- EXERCISE GOAL: Copy the rows below from the line with "left elbow: (184, 109, -28)" to the line with "left wrist: (226, 205, -27)", both included, without changing a single character.

[Named joint coordinates]

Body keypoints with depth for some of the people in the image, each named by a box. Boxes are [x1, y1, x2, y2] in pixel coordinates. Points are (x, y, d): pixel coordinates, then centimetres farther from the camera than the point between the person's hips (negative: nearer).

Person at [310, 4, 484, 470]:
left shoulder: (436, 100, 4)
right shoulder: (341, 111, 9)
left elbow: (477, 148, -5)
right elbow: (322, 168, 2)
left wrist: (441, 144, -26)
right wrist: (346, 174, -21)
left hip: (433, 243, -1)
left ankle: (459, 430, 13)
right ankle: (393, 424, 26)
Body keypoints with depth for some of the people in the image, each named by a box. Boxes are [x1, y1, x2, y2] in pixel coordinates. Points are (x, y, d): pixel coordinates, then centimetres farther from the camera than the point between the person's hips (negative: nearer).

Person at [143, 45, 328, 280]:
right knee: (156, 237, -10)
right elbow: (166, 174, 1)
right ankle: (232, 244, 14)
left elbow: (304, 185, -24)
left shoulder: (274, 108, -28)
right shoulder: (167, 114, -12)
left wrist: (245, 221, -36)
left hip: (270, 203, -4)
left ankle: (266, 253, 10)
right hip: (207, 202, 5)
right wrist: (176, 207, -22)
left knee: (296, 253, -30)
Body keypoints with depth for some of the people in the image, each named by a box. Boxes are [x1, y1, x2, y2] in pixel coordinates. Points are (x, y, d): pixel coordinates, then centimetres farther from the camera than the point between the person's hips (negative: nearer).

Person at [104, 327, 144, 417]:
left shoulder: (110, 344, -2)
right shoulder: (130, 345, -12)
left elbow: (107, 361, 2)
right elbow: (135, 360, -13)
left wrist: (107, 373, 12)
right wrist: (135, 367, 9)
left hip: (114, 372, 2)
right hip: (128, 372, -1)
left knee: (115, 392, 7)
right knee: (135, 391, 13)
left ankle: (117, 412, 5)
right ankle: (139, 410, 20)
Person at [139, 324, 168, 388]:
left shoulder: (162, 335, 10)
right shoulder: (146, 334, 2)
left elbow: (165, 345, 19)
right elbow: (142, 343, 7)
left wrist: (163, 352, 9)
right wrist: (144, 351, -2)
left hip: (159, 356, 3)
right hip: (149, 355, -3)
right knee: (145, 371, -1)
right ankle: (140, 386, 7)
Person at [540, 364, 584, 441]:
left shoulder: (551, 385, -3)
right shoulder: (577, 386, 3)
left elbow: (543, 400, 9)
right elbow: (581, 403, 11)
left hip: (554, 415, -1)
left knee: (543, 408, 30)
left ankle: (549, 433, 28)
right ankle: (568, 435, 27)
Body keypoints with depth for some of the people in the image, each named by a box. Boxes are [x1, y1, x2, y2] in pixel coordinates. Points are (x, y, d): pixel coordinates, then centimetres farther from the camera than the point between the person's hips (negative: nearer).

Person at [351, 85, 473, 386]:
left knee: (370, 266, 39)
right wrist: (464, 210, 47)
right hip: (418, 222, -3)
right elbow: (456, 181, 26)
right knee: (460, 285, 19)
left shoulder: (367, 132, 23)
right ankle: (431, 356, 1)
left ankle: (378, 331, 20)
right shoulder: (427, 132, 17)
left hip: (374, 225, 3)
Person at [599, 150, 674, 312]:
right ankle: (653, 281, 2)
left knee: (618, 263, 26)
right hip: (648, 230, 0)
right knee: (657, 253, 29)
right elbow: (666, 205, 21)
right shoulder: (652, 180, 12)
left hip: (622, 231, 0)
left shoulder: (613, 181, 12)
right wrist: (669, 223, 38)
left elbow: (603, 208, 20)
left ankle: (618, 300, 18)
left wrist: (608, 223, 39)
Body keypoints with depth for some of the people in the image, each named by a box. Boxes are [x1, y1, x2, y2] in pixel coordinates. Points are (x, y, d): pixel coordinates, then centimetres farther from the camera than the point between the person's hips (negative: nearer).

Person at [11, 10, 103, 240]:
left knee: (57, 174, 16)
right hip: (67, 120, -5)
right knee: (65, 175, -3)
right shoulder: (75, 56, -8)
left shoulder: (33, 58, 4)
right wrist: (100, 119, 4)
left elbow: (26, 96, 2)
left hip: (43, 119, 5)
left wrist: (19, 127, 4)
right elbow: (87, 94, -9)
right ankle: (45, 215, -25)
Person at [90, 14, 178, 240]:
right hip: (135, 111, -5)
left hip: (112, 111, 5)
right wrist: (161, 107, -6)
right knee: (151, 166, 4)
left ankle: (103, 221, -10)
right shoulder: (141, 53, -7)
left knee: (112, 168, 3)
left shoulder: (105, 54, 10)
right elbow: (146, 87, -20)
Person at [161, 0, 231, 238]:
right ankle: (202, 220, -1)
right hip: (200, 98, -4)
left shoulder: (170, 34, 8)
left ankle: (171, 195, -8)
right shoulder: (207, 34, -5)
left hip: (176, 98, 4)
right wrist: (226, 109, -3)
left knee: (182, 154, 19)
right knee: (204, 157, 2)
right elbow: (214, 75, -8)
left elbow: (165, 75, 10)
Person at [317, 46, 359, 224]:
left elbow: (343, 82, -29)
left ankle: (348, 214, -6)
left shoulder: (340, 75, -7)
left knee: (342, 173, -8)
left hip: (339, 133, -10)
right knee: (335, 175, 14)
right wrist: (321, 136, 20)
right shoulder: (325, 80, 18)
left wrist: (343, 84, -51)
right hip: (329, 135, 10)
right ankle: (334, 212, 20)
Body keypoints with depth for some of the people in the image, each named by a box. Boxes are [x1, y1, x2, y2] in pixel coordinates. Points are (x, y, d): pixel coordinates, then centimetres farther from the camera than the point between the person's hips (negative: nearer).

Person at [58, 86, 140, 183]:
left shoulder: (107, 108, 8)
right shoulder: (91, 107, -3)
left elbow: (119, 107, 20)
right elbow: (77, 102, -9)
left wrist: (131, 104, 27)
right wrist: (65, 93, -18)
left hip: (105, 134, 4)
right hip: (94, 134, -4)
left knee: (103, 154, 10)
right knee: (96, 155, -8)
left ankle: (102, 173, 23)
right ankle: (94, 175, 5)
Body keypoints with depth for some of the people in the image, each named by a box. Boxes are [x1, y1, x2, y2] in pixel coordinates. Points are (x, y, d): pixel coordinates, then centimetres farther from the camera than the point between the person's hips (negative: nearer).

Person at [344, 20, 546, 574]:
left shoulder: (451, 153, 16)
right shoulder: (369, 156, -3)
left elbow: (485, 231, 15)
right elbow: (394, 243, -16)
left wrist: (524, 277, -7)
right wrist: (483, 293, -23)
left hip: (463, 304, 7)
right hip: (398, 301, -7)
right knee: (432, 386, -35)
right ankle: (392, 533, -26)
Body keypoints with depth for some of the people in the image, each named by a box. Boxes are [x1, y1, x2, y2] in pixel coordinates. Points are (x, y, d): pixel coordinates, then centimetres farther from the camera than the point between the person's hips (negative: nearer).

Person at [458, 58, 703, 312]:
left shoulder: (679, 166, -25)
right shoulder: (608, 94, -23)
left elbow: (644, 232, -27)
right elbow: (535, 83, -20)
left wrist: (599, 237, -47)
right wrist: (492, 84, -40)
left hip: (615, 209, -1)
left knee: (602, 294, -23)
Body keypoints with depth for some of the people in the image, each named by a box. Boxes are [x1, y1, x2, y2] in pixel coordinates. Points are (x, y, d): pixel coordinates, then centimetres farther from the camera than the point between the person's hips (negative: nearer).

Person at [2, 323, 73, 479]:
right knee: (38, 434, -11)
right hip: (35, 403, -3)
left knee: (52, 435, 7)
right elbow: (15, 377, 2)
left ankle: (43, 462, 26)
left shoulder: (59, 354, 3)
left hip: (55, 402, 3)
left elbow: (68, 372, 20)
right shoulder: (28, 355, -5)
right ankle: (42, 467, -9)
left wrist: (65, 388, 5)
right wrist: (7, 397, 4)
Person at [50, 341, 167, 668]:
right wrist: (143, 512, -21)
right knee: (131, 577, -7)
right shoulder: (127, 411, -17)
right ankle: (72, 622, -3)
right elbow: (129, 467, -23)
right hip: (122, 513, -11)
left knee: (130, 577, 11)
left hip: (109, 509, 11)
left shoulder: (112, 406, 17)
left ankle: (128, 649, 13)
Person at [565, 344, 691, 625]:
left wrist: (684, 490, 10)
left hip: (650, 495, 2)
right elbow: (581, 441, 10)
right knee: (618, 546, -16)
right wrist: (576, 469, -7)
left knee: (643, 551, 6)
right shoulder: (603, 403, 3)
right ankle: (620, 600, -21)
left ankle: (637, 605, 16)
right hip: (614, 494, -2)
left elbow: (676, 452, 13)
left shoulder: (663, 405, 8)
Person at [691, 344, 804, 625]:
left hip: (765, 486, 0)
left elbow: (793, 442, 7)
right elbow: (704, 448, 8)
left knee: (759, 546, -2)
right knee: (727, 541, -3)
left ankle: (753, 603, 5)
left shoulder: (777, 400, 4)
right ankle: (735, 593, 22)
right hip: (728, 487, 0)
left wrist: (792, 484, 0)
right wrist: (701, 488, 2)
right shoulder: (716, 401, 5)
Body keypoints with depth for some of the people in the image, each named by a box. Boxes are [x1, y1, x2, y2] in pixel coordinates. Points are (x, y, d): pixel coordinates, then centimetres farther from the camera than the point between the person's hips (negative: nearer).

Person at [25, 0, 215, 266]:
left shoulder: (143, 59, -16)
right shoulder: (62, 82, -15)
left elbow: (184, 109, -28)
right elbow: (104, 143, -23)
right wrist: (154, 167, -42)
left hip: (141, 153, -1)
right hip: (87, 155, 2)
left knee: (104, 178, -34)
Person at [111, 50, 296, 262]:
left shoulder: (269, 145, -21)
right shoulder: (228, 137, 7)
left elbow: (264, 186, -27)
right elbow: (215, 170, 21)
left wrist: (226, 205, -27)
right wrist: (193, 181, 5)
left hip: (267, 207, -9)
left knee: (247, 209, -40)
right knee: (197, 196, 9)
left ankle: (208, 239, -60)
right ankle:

- THE ANSWER:
left elbow: (184, 109, -28)
right elbow: (104, 143, -23)
right wrist: (154, 167, -42)
left hip: (141, 153, -1)
right hip: (87, 155, 2)
left knee: (104, 178, -34)
Person at [111, 50, 296, 262]:
left shoulder: (269, 145, -21)
right shoulder: (228, 137, 7)
left elbow: (264, 186, -27)
right elbow: (215, 170, 21)
left wrist: (226, 205, -27)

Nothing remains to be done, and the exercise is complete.